The kinetic energy of this new object is equal to 1/2 * 0.5 * 2^2 = 1/4 * 4 = 1J. This is double the energy of the initial object which is impossible.

Right. It won't happen.

It does not make sense to me that the faster an object travels a disproportionate amount of energy is required. I think that the origin of KE (1/2 mv^2), the integration of F=ma, is something that cannot be integrated in reality, only in theory, if momentum is to be conserved.

It works just fine, done correctly.

 

[Doc Al]

super-elastic collision

One more note. Collisions are often classified as elastic or inelastic. In a purely elastic collision, the KE is conserved. In a more realistic inelastic collision, some of that energy is lost to thermal energy and deformation of the objects: so the total KE after the collision is less than what it was before the collision.

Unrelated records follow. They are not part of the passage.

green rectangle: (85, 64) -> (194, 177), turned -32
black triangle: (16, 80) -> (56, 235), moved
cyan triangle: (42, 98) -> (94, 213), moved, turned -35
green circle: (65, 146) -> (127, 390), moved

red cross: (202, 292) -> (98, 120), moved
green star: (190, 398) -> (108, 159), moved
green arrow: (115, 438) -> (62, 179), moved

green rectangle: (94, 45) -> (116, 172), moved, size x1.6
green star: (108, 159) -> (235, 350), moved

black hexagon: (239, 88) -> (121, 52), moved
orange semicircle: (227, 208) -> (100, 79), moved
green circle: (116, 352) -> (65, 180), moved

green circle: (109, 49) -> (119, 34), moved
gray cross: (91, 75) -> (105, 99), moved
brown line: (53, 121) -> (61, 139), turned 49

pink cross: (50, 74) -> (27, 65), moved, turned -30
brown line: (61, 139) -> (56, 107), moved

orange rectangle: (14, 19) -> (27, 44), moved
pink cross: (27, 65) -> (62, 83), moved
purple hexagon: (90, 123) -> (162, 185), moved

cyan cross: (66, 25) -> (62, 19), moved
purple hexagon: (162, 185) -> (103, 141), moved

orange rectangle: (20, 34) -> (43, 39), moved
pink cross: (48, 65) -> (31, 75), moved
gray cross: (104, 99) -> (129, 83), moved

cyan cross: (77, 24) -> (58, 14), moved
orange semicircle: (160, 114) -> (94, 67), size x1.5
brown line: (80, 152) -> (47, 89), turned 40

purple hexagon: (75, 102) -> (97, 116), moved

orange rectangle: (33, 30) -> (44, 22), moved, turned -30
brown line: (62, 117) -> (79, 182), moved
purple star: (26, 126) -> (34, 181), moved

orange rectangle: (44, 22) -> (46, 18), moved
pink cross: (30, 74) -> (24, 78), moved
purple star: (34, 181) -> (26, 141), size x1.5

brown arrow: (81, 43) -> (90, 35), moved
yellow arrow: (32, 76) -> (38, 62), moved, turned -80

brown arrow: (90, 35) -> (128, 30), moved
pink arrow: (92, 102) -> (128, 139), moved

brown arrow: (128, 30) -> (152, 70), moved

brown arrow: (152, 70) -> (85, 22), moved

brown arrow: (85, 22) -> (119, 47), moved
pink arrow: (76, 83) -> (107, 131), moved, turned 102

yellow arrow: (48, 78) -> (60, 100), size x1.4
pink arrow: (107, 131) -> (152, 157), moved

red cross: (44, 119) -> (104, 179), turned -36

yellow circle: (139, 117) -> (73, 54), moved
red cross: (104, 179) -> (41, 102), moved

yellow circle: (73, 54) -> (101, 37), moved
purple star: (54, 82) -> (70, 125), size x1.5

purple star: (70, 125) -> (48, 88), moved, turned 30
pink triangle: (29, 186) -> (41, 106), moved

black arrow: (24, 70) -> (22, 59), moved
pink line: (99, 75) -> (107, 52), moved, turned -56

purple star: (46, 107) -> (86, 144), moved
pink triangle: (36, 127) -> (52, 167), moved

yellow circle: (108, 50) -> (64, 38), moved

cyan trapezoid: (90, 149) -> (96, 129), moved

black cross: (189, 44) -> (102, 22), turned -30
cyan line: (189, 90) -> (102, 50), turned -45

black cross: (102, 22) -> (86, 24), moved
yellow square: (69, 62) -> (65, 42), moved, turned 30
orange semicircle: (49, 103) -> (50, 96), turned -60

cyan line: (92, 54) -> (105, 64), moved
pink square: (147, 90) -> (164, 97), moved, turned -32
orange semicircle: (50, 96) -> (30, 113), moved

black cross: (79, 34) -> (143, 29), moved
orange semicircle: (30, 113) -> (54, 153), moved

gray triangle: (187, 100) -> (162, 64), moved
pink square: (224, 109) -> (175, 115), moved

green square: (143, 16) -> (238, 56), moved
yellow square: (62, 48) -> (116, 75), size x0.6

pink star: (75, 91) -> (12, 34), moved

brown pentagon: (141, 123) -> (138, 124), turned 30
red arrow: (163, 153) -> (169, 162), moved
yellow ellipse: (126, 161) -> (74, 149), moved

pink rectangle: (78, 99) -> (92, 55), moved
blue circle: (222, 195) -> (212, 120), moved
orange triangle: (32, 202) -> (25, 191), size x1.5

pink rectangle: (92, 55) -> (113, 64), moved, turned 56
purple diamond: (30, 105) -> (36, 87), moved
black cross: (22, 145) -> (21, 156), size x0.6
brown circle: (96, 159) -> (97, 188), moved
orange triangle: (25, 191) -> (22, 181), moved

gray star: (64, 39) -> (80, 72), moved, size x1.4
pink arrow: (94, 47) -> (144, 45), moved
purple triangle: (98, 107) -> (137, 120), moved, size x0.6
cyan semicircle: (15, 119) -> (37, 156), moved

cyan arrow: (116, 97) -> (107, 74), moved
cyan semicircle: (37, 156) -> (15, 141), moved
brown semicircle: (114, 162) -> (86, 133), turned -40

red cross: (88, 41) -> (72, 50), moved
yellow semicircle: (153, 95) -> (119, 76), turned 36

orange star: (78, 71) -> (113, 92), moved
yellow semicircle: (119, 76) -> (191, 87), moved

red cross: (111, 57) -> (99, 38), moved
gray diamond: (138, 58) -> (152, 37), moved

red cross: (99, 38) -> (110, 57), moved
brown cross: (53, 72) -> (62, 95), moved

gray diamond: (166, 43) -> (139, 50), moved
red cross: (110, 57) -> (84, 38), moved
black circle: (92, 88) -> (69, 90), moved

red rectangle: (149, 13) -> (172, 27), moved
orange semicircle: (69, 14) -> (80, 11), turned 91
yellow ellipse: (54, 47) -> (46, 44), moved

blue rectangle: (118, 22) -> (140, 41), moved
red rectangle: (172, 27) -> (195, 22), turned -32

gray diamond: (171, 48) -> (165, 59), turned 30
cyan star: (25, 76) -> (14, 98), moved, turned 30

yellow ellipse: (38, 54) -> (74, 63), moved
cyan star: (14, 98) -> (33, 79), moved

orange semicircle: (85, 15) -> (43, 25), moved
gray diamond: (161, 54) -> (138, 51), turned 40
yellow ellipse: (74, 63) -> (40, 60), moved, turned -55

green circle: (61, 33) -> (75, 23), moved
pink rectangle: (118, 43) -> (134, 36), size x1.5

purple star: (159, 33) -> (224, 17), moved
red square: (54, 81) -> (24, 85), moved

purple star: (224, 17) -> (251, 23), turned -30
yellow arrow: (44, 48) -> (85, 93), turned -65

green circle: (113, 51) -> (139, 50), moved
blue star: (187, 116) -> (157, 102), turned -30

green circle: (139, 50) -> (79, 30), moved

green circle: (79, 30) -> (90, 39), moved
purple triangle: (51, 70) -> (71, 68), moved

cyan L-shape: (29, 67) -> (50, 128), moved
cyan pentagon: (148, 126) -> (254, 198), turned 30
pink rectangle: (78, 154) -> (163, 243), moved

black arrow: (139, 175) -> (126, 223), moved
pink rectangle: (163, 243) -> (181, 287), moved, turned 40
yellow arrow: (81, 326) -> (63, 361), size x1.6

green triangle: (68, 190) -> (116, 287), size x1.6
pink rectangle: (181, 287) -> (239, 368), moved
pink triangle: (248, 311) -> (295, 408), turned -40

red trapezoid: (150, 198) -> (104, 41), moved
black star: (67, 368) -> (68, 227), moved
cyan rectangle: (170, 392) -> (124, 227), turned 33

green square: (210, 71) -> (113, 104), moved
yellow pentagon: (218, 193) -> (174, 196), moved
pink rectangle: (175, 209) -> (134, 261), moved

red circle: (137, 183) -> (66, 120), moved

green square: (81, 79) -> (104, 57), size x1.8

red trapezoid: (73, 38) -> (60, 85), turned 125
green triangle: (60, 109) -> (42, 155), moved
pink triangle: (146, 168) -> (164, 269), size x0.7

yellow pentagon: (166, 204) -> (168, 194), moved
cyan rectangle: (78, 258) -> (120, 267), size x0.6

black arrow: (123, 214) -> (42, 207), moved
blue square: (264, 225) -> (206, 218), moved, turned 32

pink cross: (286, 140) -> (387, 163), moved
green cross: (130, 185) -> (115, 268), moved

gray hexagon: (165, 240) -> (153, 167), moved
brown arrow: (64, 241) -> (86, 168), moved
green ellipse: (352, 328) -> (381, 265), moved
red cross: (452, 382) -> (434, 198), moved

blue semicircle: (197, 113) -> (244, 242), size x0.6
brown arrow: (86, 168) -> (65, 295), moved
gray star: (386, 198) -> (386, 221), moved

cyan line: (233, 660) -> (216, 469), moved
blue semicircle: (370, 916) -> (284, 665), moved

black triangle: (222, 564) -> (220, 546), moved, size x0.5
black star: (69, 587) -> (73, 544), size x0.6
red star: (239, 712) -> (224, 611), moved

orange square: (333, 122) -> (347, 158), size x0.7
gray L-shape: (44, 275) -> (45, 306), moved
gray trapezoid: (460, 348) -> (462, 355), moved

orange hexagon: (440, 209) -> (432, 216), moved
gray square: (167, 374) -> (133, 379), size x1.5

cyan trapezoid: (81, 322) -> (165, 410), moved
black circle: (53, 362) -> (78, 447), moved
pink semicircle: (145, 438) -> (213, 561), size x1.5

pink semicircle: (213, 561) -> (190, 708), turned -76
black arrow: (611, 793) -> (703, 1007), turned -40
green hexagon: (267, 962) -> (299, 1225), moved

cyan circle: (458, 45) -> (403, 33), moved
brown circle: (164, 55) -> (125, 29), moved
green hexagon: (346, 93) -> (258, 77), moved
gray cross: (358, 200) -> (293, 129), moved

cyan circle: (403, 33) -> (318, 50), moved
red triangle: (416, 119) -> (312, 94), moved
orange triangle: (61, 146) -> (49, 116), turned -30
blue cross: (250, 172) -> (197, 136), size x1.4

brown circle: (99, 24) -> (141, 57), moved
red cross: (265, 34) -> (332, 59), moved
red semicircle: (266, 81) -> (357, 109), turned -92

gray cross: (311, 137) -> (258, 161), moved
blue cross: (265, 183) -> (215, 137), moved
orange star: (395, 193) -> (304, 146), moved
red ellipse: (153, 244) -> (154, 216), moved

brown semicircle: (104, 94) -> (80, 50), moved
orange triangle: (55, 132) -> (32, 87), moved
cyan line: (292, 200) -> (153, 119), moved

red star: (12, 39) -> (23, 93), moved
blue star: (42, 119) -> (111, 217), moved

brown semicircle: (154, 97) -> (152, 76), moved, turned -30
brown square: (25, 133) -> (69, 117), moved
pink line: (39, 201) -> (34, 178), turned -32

The example you gave--in which the total KE increased--would be a super-elastic collision. This would require an additional source of energy.

 

[chris_tams]

You need to consider Newton's coefficient of Restitution

e = Relative Speed of separation/Relative Speed of Approach

Where e is the the coefficient of resitution. This is used when there is a energy loss. i.e. the collision is inelastic.

Yes youth!

 

[stevo1]

Thanks to all those who replied.
Sorry for the long delay in this reply.

One final thing, could two objects possesses the same momentum but hold different kinetic energies, for example an object of 1kg mass traveling at 1ms, KE = 1/2 * 1 * 1^2 = 0.5J and momentum = 1 * 1 = 1kgms and an object of 0.5kg mass traveling at 2ms KE = 1/2 * 0.5 * 2^2 = 1J and momentum = 0.5 * 2 = 1kgms.
Is this possible? If so, can you explain why?

Many thanks

Stephen Lewis

 

[Doc Al]

One final thing, could two objects possesses the same momentum but hold different kinetic energies,...
...
Is this possible? If so, can you explain why?

It's not only possible, but if the objects have different masses it's inevitable. Momentum and kinetic energy are two entirely different concepts.

 

[stevo1]

Thanks Doc Al, very interesting.